» Prompt:
Reproduce every line of text in the data below, keeping each character and line break unchanged.

::::::::

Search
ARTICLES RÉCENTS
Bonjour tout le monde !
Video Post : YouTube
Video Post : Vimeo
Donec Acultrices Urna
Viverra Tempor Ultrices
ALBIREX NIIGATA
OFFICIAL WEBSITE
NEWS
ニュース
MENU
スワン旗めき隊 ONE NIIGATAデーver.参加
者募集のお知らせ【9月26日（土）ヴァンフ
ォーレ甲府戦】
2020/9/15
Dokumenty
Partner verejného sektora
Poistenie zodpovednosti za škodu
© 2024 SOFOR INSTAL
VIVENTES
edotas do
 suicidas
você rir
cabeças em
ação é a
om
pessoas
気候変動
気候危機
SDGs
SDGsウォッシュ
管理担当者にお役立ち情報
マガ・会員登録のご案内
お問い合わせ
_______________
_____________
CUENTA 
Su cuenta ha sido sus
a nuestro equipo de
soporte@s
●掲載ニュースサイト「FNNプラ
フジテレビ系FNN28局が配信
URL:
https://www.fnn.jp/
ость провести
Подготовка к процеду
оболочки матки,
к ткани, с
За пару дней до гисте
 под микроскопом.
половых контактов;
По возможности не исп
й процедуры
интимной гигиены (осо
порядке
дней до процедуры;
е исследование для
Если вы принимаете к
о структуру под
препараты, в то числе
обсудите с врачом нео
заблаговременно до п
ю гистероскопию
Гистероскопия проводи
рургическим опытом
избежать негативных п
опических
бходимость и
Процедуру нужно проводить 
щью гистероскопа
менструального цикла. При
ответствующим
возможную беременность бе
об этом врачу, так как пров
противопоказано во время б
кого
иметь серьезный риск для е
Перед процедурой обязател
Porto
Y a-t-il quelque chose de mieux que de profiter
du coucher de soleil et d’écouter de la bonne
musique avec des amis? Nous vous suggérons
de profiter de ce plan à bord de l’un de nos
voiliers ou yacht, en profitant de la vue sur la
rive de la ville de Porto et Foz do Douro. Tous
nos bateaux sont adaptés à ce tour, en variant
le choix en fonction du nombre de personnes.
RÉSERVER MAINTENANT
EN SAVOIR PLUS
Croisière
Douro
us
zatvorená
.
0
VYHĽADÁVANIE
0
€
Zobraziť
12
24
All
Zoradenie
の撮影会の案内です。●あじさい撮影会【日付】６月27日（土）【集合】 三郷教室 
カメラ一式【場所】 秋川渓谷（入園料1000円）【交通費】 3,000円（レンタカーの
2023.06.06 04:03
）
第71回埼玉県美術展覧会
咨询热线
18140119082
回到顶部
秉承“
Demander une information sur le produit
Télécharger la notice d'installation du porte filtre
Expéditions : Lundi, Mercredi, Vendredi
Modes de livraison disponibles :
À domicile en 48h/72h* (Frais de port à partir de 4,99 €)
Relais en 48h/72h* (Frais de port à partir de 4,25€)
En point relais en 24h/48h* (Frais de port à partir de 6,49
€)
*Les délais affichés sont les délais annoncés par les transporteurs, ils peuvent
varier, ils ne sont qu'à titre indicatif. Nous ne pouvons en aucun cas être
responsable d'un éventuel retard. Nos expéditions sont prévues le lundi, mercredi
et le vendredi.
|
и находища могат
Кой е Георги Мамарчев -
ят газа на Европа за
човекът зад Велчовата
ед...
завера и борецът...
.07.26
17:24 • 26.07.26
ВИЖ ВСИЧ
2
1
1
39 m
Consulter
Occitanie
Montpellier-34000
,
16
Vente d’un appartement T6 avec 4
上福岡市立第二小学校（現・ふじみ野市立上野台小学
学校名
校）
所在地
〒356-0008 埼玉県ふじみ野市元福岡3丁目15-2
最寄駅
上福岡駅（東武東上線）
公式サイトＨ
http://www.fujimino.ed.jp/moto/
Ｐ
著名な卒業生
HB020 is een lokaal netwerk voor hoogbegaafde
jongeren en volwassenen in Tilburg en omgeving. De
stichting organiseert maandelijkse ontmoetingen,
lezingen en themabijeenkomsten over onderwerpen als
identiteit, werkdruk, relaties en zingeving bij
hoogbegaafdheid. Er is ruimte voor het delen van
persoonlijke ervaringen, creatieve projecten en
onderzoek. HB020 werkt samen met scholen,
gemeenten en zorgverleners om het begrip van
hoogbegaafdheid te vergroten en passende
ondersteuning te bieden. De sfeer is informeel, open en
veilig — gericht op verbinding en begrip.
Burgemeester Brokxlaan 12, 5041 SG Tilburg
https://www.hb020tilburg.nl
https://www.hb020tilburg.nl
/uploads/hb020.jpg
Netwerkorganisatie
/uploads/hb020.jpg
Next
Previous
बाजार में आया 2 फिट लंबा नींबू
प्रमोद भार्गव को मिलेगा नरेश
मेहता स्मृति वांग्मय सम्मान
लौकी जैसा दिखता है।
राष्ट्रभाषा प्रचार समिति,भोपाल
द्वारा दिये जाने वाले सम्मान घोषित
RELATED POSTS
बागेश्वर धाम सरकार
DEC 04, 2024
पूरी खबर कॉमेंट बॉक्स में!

::::::::

» Written answer:
Search
ARTICLES RÉCENTS
Bonjour tout le monde !
Video Post : YouTube
Video Post : Vimeo
Donec Acultrices Urna
Viverra Tempor Ultrices
ALBIREX NIIGATA
OFFICIAL WEBSITE
NEWS
ニュース
MENU
スワン旗めき隊 ONE NIIGATAデーver.参加
者募集のお知らせ【9月26日（土）ヴァンフ
ォーレ甲府戦】
2020/9/15
Dokumenty
Partner verejného sektora
Poistenie zodpovednosti za škodu
© 2024 SOFOR INSTAL
VIVENTES
edotas do
 suicidas
você rir
cabeças em
ação é a
om
pessoas
気候変動
気候危機
SDGs
SDGsウォッシュ
管理担当者にお役立ち情報
マガ・会員登録のご案内
お問い合わせ
_______________
_____________
CUENTA 
Su cuenta ha sido sus
a nuestro equipo de
soporte@s
●掲載ニュースサイト「FNNプラ
フジテレビ系FNN28局が配信
URL:
https://www.fnn.jp/
ость провести
Подготовка к процеду
оболочки матки,
к ткани, с
За пару дней до гисте
 под микроскопом.
половых контактов;
По возможности не исп
й процедуры
интимной гигиены (осо
порядке
дней до процедуры;
е исследование для
Если вы принимаете к
о структуру под
препараты, в то числе
обсудите с врачом нео
заблаговременно до п
ю гистероскопию
Гистероскопия проводи
рургическим опытом
избежать негативных п
опических
бходимость и
Процедуру нужно проводить 
щью гистероскопа
менструального цикла. При
ответствующим
возможную беременность бе
об этом врачу, так как пров
противопоказано во время б
кого
иметь серьезный риск для е
Перед процедурой обязател
Porto
Y a-t-il quelque chose de mieux que de profiter
du coucher de soleil et d’écouter de la bonne
musique avec des amis? Nous vous suggérons
de profiter de ce plan à bord de l’un de nos
voiliers ou yacht, en profitant de la vue sur la
rive de la ville de Porto et Foz do Douro. Tous
nos bateaux sont adaptés à ce tour, en variant
le choix en fonction du nombre de personnes.
RÉSERVER MAINTENANT
EN SAVOIR PLUS
Croisière
Douro
us
zatvorená
.
0
VYHĽADÁVANIE
0
€
Zobraziť
12
24
All
Zoradenie
の撮影会の案内です。●あじさい撮影会【日付】６月27日（土）【集合】 三郷教室 
カメラ一式【場所】 秋川渓谷（入園料1000円）【交通費】 3,000円（レンタカーの
2023.06.06 04:03
）
第71回埼玉県美術展覧会
咨询热线
18140119082
回到顶部
秉承“
Demander une information sur le produit
Télécharger la notice d'installation du porte filtre
Expéditions : Lundi, Mercredi, Vendredi
Modes de livraison disponibles :
À domicile en 48h/72h* (Frais de port à partir de 4,99 €)
Relais en 48h/72h* (Frais de port à partir de 4,25€)
En point relais en 24h/48h* (Frais de port à partir de 6,49
€)
*Les délais affichés sont les délais annoncés par les transporteurs, ils peuvent
varier, ils ne sont qu'à titre indicatif. Nous ne pouvons en aucun cas être
responsable d'un éventuel retard. Nos expéditions sont prévues le lundi, mercredi
et le vendredi.
|
и находища могат
Кой е Георги Мамарчев -
ят газа на Европа за
човекът зад Велчовата
ед...
завера и борецът...
.07.26
17:24 • 26.07.26
ВИЖ ВСИЧ
2
1
1
39 m
Consulter
Occitanie
Montpellier-34000
,
16
Vente d’un appartement T6 avec 4
上福岡市立第二小学校（現・ふじみ野市立上野台小学
学校名
校）
所在地
〒356-0008 埼玉県ふじみ野市元福岡3丁目15-2
最寄駅
上福岡駅（東武東上線）
公式サイトＨ
http://www.fujimino.ed.jp/moto/
Ｐ
著名な卒業生
HB020 is een lokaal netwerk voor hoogbegaafde
jongeren en volwassenen in Tilburg en omgeving. De
stichting organiseert maandelijkse ontmoetingen,
lezingen en themabijeenkomsten over onderwerpen als
identiteit, werkdruk, relaties en zingeving bij
hoogbegaafdheid. Er is ruimte voor het delen van
persoonlijke ervaringen, creatieve projecten en
onderzoek. HB020 werkt samen met scholen,
gemeenten en zorgverleners om het begrip van
hoogbegaafdheid te vergroten en passende
ondersteuning te bieden. De sfeer is informeel, open en
veilig — gericht op verbinding en begrip.
Burgemeester Brokxlaan 12, 5041 SG Tilburg
https://www.hb020tilburg.nl
https://www.hb020tilburg.nl
/uploads/hb020.jpg
Netwerkorganisatie
/uploads/hb020.jpg
Next
Previous
बाजार में आया 2 फिट लंबा नींबू
प्रमोद भार्गव को मिलेगा नरेश
मेहता स्मृति वांग्मय सम्मान
लौकी जैसा दिखता है।
राष्ट्रभाषा प्रचार समिति,भोपाल
द्वारा दिये जाने वाले सम्मान घोषित
RELATED POSTS
बागेश्वर धाम सरकार
DEC 04, 2024
पूरी खबर कॉमेंट बॉक्स में!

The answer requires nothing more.